According to the bill, the European Financial Stability Facility, the euro zone's transitional rescue fund, will lend Greece the money to carry out the buyback. The ECB will act as an intermediary in this transaction, buying the bonds on Greece's behalf.
Specifically, the draft legislation says that under the "ECB Credit Enhancement Facility Agreement [there will be] provision of financial assistance, up to the total amount of €35 billion, in order to offer the Hellenic Republic the ability to finance the possible buyback of its bonds that have been offered as collateral in the euro system, with EFSF bonds."
The euro system is the network of the 17 national central banks of countries that share the euro.
The measure, first discussed in July will be necessary because, after the bond swap that will restructure Greece's privately held debt, the country is expected to be declared in selective default, rendering its bonds of a quality too low to be held as collateral. The bill acknowledges that this bond-buyback plan will temporarily increase Greece's debt burden.
The EFSF is a special-purpose vehicle incorporated in Luxembourg. It is endowed with €440 billion worth of guarantees from 14 of the 17 euro-zone countries.
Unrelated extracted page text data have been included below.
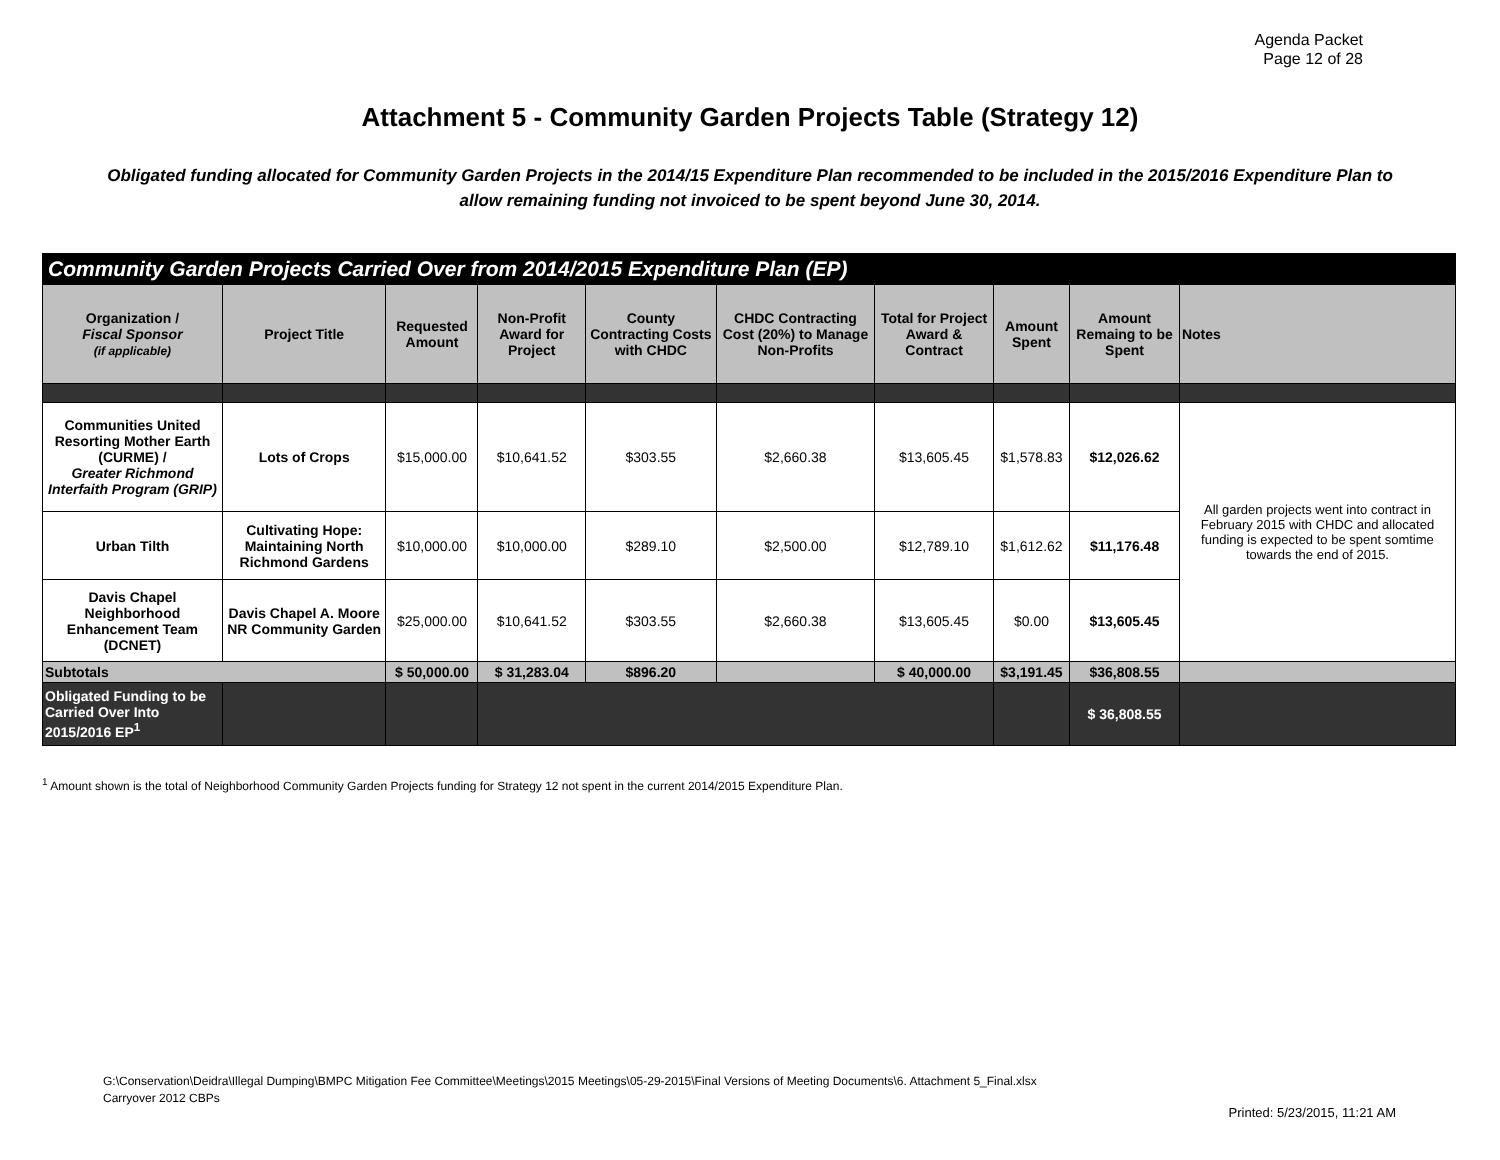Agenda Packet
Page 12 of 28
Attachment 5 - Community Garden Projects Table (Strategy 12)
Obligated funding allocated for Community Garden Projects in the 2014/15 Expenditure Plan recommended to be included in the 2015/2016 Expenditure Plan to allow remaining funding not invoiced to be spent beyond June 30, 2014.
| Community Garden Projects Carried Over from 2014/2015 Expenditure Plan (EP) | | | | | | | | | |
| Organization / Fiscal Sponsor (if applicable) | Project Title | Requested Amount | Non-Profit Award for Project | County Contracting Costs with CHDC | CHDC Contracting Cost (20%) to Manage Non-Profits | Total for Project Award & Contract | Amount Spent | Amount Remaing to be Spent | Notes |
| Communities United Resorting Mother Earth (CURME) / Greater Richmond Interfaith Program (GRIP) | Lots of Crops | $15,000.00 | $10,641.52 | $303.55 | $2,660.38 | $13,605.45 | $1,578.83 | $12,026.62 | All garden projects went into contract in February 2015 with CHDC and allocated funding is expected to be spent somtime towards the end of 2015. |
| Urban Tilth | Cultivating Hope: Maintaining North Richmond Gardens | $10,000.00 | $10,000.00 | $289.10 | $2,500.00 | $12,789.10 | $1,612.62 | $11,176.48 | |
| Davis Chapel Neighborhood Enhancement Team (DCNET) | Davis Chapel A. Moore NR Community Garden | $25,000.00 | $10,641.52 | $303.55 | $2,660.38 | $13,605.45 | $0.00 | $13,605.45 | |
| Subtotals | | $ 50,000.00 | $ 31,283.04 | $896.20 | | $ 40,000.00 | $3,191.45 | $36,808.55 | |
| Obligated Funding to be Carried Over Into 2015/2016 EP<sup>1</sup> | | | | | | | | $ 36,808.55 | |
<sup>1</sup> Amount shown is the total of Neighborhood Community Garden Projects funding for Strategy 12 not spent in the current 2014/2015 Expenditure Plan.
G:\Conservation\Deidra\Illegal Dumping\BMPC Mitigation Fee Committee\Meetings\2015 Meetings\05-29-2015\Final Versions of Meeting Documents\6. Attachment 5_Final.xlsx
Carryover 2012 CBPs
Printed: 5/23/2015, 11:21 AM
Greece, Portugal and Ireland—the three euro-zone countries receiving bailouts—do not contribute to the EFSF.
The bill also formally states that Greece will issue €70 billion in new bonds to offer bondholders in exchange for their old bonds, which will undergo a 50% reduction in face value.
An additional €30 billion will be provided in the form of bonds issued by the EFSF and will be offered to private creditors as a "sweetener."
The law does not offer detail on the interest rate the new bonds will carry, but it does say the yields will be linked to the country's growth rate.
Over the next few days, Greece is also expected to unveil legislation on other aspects of the debt-swap plan, including the introduction of retroactive collective-action clauses to bind private-sector creditors who are reluctant to take losses.
The program—laid out in the legislation and more than a dozen accompanying documents—also sets new, easier budget targets for Greece as well as revised goals for its long-delayed privatization program.
According to a separate draft document, Greece will aim to raise €50 billion from privatizations over the "medium term" rather than by 2015 as it had previously committed.
But by the end of 2012, Greece should aim for €4.5 billion from privatizations, including the roughly €1.5 billion that it has raised to date. By the end of 2015, the goal is to have raised €15 billion.
The new program also eases some of the country's budget targets. Greece is expected to post a small primary budget deficit this year, and a primary surplus of €3.6 billion in 2013. Previously, the government's budget program called for a primary surplus to be achieved by this year.
Greece's banks, which are facing €17 billion in losses from the debt write-down plan, will have to achieve a core Tier 1 capital ratio of 9% by the third quarter this year, and 10% by the second quarter of 2013. Previously, the banks had been told to reach that 10% threshold by August of this year.
According to the document, banks facing capital shortfalls can appeal to the Greek state for aid in recapitalizing. In exchange, the banks will have to issue the Greek state common shares, or in some cases, contingent convertible bonds.
But bowing to fears about state control of the banks, the document says the state will hold only restricted voting rights that can be exercised in only "specific strategic decisions" depending on how much aid the banks need.
"The Government will ensure that Greek banks have business autonomy both de jure and de facto," according to the document. Further details of the recapitalization scheme will be defined in separate legislation.